Andy Reid Is Creating Football’s Future, and Patrick Mahomes Is Living It (Jenny Vrentas, SI)
Vrentas perfectly captures the essence of Reid’s philosophy, most notably his ability to be flexible and employ non-conventional coaches to give his offenses an advantage. This piece will give you a new sense of appreciation for Reid and infuriate you if your team’s head coach is a stickler for his system. Vrentas joined the TFG Pod to talk about this brilliant feature.
State Of The Black NFL Fan (Jason Reid, The Undefeated)
Reid’s focus on how black military vets and police officers view player protests elicits a fascinating array of responses that will challenge all conventional thinking. Over 30 people were interviewed for this rich piece that weaves personal stories and how they have framed viewpoints.
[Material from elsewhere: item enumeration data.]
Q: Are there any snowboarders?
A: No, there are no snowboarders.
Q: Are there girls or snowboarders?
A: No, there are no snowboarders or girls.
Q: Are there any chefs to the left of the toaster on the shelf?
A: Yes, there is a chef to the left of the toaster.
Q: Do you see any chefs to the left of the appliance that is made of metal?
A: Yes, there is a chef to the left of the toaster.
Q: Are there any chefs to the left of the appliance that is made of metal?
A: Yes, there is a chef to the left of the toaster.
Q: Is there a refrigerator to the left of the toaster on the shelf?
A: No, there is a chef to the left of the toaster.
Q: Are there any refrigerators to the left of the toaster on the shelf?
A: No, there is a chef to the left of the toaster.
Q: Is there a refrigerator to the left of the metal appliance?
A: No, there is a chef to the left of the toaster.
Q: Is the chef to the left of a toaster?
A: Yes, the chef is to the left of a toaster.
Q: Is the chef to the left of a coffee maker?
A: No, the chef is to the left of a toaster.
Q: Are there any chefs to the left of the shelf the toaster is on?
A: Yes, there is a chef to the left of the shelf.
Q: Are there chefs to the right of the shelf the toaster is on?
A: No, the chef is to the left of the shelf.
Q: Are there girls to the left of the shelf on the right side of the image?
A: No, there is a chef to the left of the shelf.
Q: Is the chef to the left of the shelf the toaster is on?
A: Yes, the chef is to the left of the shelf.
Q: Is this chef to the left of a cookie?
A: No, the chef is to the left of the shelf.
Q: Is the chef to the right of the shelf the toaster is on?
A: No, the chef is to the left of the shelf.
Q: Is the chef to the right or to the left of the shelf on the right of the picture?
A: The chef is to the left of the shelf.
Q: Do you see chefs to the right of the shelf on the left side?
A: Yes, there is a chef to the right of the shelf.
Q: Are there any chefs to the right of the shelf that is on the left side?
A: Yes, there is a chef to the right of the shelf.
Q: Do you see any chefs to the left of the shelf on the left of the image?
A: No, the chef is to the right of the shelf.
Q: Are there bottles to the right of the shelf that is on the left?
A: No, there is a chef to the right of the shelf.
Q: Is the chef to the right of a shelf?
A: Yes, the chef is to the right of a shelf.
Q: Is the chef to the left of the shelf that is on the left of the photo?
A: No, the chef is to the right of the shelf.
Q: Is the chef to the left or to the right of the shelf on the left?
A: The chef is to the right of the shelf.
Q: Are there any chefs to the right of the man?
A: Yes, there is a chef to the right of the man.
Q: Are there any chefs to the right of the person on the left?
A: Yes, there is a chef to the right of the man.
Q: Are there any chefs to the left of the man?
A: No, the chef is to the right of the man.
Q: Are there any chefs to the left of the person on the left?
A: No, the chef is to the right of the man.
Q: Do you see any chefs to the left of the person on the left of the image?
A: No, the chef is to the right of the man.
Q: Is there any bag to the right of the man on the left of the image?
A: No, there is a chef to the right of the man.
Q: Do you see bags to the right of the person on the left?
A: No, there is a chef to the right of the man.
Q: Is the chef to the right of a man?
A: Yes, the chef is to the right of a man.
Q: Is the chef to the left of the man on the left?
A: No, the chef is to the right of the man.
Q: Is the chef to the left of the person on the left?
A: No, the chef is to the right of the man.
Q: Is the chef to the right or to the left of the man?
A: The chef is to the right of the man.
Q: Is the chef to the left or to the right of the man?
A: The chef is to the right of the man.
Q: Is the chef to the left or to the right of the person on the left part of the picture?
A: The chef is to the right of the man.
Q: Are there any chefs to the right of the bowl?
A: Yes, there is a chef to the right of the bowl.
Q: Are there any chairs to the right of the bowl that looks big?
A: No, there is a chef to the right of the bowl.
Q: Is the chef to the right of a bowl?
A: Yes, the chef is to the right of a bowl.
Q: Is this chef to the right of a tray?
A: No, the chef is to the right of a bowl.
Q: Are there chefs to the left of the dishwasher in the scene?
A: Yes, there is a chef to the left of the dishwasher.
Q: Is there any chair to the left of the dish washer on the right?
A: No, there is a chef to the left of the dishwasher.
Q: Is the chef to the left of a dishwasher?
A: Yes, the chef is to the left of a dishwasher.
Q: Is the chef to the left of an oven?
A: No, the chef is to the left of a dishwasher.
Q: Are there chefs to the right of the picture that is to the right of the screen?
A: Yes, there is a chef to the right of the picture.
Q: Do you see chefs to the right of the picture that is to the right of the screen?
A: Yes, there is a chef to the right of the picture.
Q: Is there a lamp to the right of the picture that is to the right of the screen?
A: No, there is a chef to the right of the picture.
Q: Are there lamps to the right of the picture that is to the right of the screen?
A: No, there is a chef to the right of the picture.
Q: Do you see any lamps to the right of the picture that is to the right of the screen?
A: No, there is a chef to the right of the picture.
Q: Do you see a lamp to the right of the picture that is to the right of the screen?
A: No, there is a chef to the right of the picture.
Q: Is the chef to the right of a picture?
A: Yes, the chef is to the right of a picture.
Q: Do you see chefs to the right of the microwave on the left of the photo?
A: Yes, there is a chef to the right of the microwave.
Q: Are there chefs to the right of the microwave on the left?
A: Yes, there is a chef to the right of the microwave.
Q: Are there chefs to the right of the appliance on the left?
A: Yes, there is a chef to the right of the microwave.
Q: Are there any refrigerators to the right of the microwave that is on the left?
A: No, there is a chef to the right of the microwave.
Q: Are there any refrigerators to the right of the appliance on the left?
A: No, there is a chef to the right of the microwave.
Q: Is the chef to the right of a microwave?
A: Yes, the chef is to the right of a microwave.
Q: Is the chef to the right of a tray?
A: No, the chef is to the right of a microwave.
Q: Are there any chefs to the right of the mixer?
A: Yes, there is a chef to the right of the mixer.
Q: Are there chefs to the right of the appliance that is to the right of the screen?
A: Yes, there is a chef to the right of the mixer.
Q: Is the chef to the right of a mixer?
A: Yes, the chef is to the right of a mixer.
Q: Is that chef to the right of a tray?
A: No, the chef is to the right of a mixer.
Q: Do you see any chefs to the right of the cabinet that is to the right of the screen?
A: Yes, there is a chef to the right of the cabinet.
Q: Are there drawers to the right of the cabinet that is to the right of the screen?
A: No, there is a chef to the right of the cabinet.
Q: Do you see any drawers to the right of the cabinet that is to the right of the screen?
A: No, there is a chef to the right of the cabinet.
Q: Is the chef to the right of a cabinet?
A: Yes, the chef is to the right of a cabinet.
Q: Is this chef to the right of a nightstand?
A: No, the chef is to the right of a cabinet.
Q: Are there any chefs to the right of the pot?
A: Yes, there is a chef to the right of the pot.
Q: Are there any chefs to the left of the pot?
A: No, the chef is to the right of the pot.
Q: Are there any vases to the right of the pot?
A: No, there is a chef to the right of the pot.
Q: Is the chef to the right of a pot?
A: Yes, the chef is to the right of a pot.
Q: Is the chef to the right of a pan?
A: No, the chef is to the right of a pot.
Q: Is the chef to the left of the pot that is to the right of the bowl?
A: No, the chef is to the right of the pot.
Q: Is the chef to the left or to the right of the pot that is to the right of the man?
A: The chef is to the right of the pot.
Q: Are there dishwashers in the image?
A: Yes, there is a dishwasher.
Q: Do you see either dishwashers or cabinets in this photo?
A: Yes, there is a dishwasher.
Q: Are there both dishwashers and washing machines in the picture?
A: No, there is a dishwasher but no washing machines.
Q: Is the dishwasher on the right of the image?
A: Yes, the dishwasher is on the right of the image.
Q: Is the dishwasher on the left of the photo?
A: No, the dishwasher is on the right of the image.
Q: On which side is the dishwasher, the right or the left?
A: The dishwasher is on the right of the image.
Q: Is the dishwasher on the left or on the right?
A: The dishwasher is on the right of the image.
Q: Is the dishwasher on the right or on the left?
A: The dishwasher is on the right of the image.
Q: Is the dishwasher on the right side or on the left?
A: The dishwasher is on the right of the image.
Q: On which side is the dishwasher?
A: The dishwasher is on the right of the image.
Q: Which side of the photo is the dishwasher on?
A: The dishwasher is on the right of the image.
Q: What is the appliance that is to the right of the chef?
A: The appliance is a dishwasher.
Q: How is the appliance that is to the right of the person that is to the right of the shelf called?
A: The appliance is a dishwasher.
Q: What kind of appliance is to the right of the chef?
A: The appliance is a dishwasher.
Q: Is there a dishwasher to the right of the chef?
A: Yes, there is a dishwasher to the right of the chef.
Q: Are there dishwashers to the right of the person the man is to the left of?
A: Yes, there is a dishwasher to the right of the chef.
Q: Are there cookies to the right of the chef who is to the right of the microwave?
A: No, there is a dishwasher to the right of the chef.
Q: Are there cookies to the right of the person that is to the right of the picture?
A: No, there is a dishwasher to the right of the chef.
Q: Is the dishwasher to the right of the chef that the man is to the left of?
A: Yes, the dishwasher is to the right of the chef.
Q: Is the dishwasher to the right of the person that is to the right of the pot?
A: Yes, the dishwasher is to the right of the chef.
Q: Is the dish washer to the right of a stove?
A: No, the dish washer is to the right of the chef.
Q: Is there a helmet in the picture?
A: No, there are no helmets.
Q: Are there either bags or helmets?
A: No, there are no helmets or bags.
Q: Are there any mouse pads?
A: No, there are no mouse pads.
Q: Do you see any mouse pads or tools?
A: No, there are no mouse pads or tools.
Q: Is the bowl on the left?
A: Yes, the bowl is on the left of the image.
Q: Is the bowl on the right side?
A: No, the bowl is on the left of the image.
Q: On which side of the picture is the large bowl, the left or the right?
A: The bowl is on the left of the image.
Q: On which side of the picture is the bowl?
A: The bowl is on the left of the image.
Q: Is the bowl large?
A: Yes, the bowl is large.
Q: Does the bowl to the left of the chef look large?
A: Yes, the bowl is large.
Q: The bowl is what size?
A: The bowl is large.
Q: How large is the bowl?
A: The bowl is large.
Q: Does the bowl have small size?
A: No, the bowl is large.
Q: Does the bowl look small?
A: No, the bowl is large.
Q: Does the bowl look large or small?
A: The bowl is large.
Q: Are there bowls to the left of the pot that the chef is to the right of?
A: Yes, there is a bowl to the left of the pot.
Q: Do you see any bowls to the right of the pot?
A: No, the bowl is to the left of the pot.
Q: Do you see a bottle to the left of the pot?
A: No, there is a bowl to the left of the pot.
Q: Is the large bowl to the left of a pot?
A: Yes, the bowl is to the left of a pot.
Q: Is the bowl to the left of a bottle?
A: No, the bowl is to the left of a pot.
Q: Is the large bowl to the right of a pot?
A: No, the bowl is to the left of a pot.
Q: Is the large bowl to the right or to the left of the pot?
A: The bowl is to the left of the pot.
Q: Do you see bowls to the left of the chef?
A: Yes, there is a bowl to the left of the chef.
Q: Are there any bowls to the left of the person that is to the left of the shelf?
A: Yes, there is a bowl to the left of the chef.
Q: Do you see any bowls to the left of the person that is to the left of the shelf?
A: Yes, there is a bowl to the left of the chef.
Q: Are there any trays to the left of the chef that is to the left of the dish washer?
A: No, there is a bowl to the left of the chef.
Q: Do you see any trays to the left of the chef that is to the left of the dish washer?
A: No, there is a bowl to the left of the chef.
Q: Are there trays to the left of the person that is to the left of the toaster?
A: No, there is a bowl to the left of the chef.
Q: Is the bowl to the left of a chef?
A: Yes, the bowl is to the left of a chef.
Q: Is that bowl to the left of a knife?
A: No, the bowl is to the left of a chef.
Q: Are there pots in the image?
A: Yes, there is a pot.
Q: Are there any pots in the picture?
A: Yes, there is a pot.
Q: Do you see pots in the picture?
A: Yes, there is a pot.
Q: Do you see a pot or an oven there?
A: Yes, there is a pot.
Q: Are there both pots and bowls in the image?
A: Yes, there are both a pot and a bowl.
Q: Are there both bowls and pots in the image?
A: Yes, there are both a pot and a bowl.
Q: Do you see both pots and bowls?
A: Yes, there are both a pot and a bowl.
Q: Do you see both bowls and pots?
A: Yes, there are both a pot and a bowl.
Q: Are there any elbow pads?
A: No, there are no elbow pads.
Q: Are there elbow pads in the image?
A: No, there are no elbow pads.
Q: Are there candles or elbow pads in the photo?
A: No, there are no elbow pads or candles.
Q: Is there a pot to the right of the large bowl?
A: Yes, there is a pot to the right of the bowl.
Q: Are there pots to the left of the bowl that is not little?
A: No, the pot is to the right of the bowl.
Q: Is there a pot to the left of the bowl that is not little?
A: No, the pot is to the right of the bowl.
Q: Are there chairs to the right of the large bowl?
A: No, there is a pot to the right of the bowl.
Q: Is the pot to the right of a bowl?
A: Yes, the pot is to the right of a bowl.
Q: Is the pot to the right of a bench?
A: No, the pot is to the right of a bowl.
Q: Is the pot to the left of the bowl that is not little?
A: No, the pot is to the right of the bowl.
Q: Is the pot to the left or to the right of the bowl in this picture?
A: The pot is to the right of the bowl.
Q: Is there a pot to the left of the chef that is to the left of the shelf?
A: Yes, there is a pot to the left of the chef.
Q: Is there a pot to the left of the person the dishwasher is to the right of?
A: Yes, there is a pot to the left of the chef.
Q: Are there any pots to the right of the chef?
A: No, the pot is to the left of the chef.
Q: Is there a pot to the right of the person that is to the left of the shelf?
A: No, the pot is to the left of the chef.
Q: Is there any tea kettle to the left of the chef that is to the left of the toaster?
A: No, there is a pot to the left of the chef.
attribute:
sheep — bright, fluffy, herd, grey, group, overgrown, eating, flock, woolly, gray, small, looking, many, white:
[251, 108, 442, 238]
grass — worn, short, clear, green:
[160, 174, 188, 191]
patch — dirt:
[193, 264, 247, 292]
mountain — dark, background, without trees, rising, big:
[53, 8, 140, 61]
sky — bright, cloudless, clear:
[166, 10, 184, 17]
Sportswriters Are Too Outraged By Kareem Hunt To Bother To Learn What Domestic Violence Is (Diana Moskovitz, Deadspin)
Among sportswriters, Moskovitz is the utmost authority on domestic violence. She gutsily calls out many of her colleagues for reaching to the usual playbook of reactions when it comes to the latest case of a football player shown attacking a women. She also offers a stark eduction such as pointing out that misuse of the phrase domestic violence, “erases the victim herself by defining her only in relation to a man—even when, as in this case, the relationship barely exists.”
From Horses to Huddles (Lyndsey D’Arcangelo, The Athletic)
In depth look at Bills coaching intern Phoebe Schecter, one of the women crushing the NFL’s glass ceiling. D’Arcangelo does a wonderful job describing Schecter’s improbable journey, which is inspiring on multiple levels.
Michael Bennett’s Political Football (Louisa Thomas, The New Yorker)
A compelling exploration into Bennett’s unique brand of being a change agent, including a look at his upbringing. This piece perfectly captures a feisty, curious human truly believes his methods of disrupt and discomfort are the true path to change.